ChatGPT ist sicher das bekannteste Tool, das sich für die Recherche und Texterstellung eignet. Es gibt zahlreiche weitere sogenannte Large Language Modelle wie Gemini, Claude und Copilot, die bei der Kommunikation und Dokumentation, bei Projekttexten und Leistungsbeschreibungen helfen können. Large Language Models (LLMs) bezeichnet KI-Sprachmodelle, die auf Basis von großen Textdatenmengen lernen. 

Diese KIs lassen sich auf die individuellen Bedürfnisse und Arbeitsstandards eines Büros anpassen. Besonders einfach gelingt das mit standardisierten Prompts, also textlichen Vorgaben für die KI, die im Büro einheitlich gespeichert und bei jeder Anfrage wieder neu eingesetzt werden. 

Aufwendiger, aber zuverlässiger ist das Trainieren der KI mit eigenen Daten (das sogenannte Fein-Tuning), mit firmeneigenen Dokumenten (Retrieval Augmented Generation, kurz RAG) oder mit einer Speicherfunktion bei Abfragen. Trainierte KIs greifen auf ausgewähltes Fachwissen und individuell festgelegte Bürostandards zurück, was den Wert und die Qualität ihrer Arbeit fürs Büro hebt.

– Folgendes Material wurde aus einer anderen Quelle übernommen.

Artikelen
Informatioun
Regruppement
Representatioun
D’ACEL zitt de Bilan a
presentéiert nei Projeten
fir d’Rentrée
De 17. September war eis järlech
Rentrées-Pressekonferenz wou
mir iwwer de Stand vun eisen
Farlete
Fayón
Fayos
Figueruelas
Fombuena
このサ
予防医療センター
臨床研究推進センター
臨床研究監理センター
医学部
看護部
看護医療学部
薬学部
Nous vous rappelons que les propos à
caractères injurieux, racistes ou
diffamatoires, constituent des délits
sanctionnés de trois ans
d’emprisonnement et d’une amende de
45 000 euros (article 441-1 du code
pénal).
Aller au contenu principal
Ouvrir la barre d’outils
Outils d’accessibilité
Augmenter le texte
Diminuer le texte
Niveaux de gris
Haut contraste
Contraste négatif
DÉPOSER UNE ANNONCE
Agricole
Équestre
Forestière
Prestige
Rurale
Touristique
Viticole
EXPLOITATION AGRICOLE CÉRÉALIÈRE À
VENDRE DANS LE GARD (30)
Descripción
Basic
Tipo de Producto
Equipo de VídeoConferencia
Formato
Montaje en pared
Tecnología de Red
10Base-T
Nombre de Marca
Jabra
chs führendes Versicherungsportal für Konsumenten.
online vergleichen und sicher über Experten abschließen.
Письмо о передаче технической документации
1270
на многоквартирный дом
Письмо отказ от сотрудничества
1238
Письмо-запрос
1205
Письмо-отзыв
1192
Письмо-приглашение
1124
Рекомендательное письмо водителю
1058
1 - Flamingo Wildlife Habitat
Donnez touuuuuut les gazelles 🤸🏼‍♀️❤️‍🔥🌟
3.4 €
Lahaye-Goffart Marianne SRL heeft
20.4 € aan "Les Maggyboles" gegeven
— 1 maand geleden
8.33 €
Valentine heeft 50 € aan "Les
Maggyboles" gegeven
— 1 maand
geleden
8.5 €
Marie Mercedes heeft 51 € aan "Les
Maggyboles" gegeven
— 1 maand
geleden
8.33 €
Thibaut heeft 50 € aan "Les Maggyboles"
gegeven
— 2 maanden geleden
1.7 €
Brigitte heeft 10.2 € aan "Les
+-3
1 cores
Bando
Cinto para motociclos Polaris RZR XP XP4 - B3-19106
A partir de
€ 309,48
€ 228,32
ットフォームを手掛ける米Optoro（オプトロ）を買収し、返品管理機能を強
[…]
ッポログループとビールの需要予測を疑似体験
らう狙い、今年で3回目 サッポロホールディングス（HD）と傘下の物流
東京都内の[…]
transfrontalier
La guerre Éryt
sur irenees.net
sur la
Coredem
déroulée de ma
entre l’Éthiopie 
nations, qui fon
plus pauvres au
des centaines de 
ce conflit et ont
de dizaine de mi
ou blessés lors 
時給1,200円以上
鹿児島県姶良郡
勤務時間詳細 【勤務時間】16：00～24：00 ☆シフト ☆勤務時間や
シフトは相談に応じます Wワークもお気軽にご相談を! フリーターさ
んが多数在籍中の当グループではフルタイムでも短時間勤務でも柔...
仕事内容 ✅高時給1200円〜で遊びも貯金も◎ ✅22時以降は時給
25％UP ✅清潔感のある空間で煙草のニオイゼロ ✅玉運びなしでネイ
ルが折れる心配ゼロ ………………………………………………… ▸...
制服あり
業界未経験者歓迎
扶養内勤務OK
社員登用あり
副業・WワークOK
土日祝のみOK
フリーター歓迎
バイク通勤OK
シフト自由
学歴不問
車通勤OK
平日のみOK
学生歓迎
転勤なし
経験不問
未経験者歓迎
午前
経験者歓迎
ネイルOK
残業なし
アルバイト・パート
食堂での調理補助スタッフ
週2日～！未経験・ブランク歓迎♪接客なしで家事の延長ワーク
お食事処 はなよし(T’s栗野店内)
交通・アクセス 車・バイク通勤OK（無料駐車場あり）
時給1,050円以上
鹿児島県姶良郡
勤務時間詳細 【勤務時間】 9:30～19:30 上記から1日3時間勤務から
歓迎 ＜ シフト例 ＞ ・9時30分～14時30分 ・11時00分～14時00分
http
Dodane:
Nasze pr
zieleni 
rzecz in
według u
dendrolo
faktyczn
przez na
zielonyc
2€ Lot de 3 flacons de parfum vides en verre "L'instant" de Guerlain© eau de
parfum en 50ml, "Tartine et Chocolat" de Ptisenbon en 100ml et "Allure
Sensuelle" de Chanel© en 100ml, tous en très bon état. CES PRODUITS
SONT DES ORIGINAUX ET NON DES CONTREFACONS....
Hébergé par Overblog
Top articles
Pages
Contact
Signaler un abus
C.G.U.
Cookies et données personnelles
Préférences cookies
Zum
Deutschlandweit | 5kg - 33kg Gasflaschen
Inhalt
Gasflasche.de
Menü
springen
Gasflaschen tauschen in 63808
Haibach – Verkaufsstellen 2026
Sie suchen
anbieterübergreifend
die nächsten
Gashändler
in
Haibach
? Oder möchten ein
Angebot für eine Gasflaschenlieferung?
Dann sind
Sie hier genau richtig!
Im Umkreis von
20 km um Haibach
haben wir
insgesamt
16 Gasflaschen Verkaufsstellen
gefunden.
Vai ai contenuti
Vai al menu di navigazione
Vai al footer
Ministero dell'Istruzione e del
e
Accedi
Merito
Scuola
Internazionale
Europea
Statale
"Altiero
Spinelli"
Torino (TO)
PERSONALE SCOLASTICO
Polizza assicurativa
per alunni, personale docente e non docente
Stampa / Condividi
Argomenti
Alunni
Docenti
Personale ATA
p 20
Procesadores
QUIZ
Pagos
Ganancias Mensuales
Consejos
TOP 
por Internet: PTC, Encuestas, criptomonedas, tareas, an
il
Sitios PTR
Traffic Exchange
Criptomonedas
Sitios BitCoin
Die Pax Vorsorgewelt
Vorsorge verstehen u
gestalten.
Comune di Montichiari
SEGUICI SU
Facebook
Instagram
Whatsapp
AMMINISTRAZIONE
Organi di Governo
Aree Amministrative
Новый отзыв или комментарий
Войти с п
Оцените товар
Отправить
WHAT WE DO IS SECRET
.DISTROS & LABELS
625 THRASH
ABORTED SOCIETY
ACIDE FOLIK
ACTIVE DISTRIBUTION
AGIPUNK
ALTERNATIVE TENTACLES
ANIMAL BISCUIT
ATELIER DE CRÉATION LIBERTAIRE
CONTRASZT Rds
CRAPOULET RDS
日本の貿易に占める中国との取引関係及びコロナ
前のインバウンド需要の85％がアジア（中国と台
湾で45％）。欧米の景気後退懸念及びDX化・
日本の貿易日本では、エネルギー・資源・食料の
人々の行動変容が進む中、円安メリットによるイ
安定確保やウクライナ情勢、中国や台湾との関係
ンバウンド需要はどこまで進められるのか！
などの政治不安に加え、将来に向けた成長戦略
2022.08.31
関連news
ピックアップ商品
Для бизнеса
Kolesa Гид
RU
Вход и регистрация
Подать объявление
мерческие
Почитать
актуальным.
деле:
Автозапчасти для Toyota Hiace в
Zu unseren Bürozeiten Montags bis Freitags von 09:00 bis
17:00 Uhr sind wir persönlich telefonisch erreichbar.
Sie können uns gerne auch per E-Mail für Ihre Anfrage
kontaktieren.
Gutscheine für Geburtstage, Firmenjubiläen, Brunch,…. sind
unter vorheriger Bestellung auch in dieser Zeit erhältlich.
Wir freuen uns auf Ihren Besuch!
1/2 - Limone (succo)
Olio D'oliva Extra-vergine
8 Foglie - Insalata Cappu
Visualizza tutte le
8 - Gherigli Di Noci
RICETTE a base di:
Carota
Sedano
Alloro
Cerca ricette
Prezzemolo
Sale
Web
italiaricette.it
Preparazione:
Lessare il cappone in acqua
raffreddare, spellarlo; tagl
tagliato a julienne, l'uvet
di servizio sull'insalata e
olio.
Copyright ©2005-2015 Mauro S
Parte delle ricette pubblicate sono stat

Allerdings muss der Datenstand der KI regelmäßig aktualisiert und besonders geschützt werden. Damit die in der KI hinterlegten Firmendaten nicht zur Angriffsfläche für Dritte werden, bedarf es einer sehr sorgfältigen Filterung und des Schutzes sensibler Daten. 

Visualisierung von Entwurfsideen

KI-Bildgeneratoren helfen, Konzepte, Stimmungen, Moodboards, erste Skizzen und frühe Entwurfsideen schnell zu visualisieren und zu überprüfen. Mitunter ersetzen sie auch aufwendige Renderings. Bildgeneratoren liefern keine genauen CAD/BIM-Visualisierungen. Für diese Anwendung bieten einige CAD-Programme eigene KI-Module (siehe unten). 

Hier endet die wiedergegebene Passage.